(Records supplied)

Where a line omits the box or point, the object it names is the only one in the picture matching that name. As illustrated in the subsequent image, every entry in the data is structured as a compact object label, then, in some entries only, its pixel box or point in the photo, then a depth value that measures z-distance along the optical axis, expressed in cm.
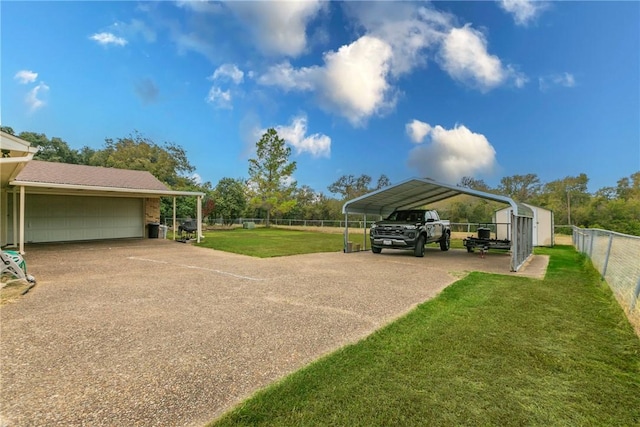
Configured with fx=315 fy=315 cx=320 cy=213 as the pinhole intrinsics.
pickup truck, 1172
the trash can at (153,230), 1836
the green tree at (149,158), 3931
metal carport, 942
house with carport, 1354
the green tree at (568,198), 3354
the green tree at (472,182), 4941
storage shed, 1814
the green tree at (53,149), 3950
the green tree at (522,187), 4353
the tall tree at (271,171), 3462
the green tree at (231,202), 3413
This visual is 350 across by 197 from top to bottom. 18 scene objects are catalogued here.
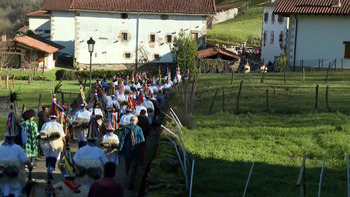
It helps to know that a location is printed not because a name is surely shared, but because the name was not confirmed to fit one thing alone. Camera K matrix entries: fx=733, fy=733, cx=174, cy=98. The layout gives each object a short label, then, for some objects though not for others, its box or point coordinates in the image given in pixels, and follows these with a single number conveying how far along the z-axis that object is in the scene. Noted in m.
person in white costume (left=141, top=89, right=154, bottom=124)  23.81
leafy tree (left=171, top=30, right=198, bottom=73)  54.75
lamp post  31.24
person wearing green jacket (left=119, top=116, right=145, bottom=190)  15.55
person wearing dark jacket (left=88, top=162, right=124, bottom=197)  10.09
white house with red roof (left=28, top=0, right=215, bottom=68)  68.06
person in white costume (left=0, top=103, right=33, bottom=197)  12.48
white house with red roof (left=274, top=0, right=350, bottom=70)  45.59
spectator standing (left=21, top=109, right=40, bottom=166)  16.20
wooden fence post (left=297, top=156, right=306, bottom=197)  9.72
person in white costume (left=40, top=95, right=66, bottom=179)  15.75
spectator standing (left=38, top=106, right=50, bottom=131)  18.64
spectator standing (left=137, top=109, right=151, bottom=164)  18.47
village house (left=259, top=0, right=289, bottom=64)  68.56
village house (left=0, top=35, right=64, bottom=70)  69.00
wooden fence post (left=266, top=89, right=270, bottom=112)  26.08
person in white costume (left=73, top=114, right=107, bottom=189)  12.15
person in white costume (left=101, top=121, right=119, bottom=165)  15.80
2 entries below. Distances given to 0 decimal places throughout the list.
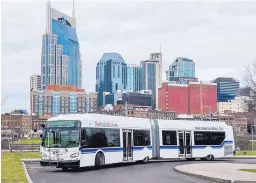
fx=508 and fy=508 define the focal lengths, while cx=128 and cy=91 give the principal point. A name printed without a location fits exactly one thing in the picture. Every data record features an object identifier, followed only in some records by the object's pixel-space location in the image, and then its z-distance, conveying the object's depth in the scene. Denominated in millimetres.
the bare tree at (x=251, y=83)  37031
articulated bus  24938
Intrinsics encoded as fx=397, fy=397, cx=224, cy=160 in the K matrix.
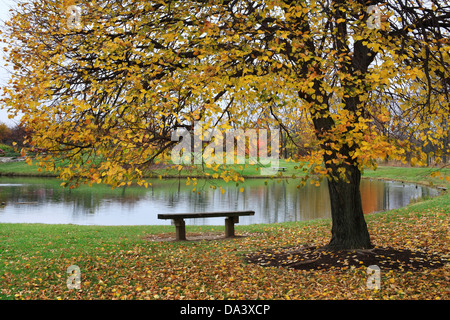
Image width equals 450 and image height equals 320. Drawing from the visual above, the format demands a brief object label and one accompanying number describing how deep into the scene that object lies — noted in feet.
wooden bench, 35.17
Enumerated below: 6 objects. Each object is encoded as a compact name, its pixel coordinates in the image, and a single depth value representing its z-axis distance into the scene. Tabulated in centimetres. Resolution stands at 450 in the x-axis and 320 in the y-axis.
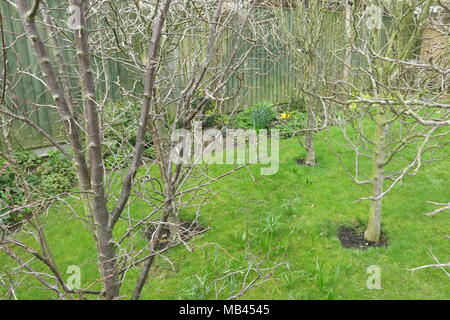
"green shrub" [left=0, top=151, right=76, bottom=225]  444
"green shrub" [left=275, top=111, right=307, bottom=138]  718
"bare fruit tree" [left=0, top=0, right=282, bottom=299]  146
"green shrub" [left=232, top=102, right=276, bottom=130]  716
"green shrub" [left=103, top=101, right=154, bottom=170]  539
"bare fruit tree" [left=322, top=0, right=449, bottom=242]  315
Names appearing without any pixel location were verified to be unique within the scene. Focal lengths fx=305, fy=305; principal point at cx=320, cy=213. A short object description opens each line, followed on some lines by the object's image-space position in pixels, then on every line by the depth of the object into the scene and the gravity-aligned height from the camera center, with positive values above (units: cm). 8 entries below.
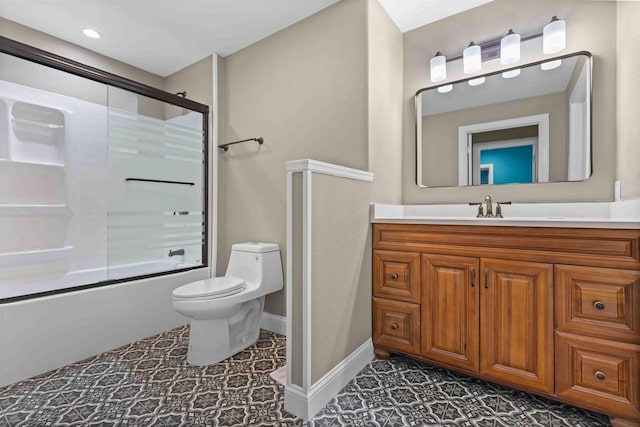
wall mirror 178 +56
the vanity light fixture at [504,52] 179 +104
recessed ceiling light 240 +145
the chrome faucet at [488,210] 190 +2
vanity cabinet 125 -45
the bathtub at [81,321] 165 -67
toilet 178 -54
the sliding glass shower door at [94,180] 238 +30
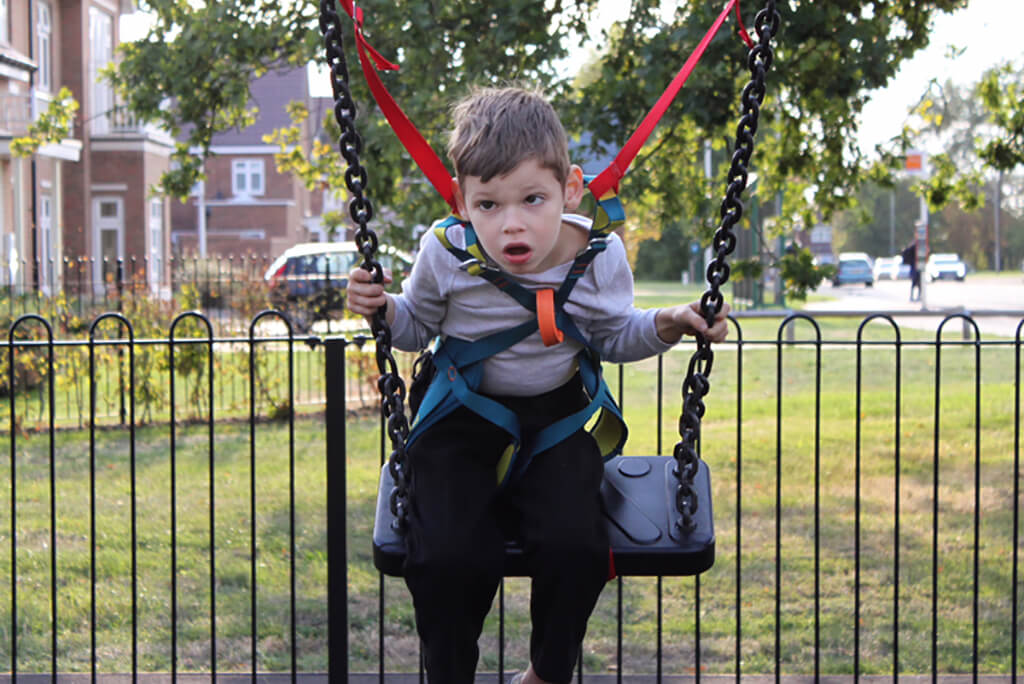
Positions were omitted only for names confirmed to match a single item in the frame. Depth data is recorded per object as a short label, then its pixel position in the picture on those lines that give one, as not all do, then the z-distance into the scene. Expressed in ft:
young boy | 7.82
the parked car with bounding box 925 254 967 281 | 182.29
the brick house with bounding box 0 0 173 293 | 75.82
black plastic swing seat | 8.05
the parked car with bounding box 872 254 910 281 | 200.85
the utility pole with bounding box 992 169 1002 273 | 227.67
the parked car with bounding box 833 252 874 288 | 152.10
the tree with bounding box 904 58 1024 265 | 25.46
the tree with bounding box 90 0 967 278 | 21.53
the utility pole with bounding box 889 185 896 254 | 254.16
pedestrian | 94.02
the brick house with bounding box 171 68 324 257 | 154.30
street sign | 53.00
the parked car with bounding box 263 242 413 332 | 24.72
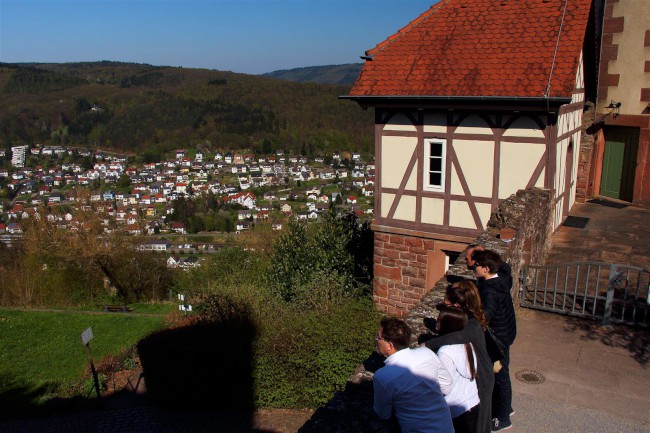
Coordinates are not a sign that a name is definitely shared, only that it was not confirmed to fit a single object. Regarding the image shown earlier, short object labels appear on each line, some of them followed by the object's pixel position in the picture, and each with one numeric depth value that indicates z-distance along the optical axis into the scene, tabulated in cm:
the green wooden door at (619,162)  1410
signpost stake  1355
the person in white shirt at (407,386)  331
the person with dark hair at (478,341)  394
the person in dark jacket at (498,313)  466
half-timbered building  1012
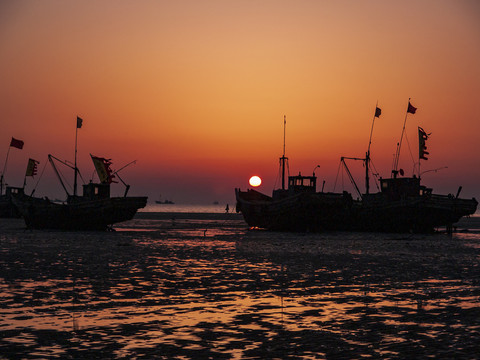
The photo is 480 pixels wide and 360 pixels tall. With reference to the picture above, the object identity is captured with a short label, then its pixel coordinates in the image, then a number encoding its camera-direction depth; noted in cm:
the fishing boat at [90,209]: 6469
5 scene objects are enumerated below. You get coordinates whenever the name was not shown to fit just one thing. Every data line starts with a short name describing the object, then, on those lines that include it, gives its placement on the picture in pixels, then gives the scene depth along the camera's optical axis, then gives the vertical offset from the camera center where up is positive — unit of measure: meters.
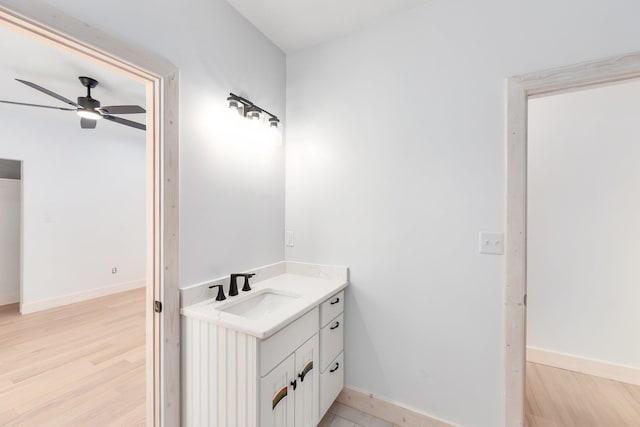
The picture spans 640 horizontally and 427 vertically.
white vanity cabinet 1.17 -0.81
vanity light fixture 1.66 +0.68
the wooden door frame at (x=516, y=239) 1.43 -0.15
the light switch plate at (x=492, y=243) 1.49 -0.18
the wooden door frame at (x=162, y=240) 1.34 -0.15
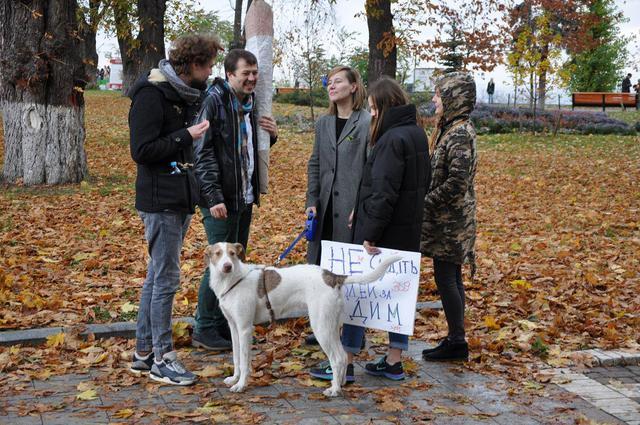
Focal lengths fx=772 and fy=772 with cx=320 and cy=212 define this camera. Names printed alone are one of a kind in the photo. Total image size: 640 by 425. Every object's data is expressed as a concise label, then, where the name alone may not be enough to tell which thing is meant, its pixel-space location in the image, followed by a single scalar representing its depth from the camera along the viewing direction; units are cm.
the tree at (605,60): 4962
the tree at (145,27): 2102
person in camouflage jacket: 546
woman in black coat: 498
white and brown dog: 489
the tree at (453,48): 2816
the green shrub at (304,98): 3478
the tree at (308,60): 2808
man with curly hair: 479
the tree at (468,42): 2700
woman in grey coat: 554
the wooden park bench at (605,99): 3922
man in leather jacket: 535
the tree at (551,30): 2495
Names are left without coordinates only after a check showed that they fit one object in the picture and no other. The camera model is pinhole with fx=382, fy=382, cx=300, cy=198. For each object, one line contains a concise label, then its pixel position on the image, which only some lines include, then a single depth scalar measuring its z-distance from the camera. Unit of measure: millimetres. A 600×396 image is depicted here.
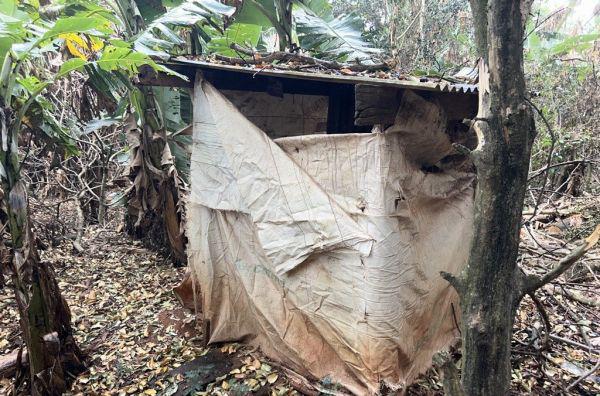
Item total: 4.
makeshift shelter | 2529
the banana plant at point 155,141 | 4344
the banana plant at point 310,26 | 4484
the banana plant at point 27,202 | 2412
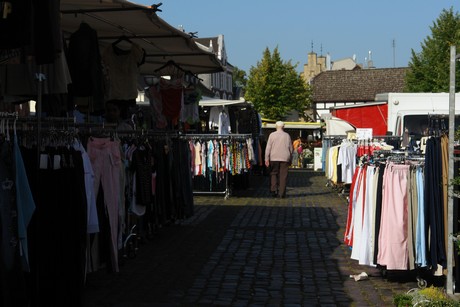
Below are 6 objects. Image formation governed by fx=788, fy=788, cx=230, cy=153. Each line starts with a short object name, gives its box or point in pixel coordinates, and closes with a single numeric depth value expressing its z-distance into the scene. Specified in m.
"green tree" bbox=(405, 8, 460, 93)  43.38
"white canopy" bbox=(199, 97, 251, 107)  21.14
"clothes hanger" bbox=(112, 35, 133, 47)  10.90
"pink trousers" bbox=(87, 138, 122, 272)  8.00
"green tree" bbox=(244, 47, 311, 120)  59.72
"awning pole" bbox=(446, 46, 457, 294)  7.53
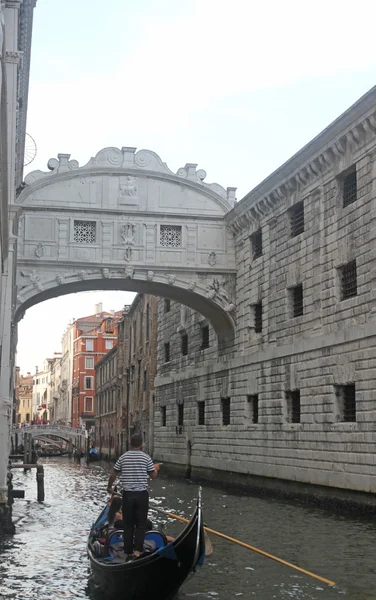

(End Records supplied)

◆ Activity ◆
Write back word for word every line in the entries above from the one with "the green tree at (231,202), 3413" to the one with "person in white costume (left=0, top=103, right=33, bottom=197)", ends included, and none of the pictures.

◆ Exercise solution ◆
the green tree at (231,202), 3413
This visual is 350 across by 197 from top to bottom. 18 scene objects are catalogued here.
It helps to know that a location is printed not because a name is surely shared, but because the name was not confirmed to fit one thing alone. Camera K matrix entries: fx=733, fy=733, cx=174, cy=98. The layout gives each object a short label, then, for some objects though not for others, its box or point coordinates in the image given in pixels, and follows these with a single number conveying how far along the z-axis that object is in the scene. Noted in m.
person in white costume (left=141, top=89, right=154, bottom=124)  23.81
leafy tree (left=171, top=30, right=198, bottom=73)  54.75
lamp post  31.24
person wearing green jacket (left=119, top=116, right=145, bottom=190)  15.55
person wearing dark jacket (left=88, top=162, right=124, bottom=197)  10.09
white house with red roof (left=28, top=0, right=215, bottom=68)  68.06
person in white costume (left=0, top=103, right=33, bottom=197)  12.48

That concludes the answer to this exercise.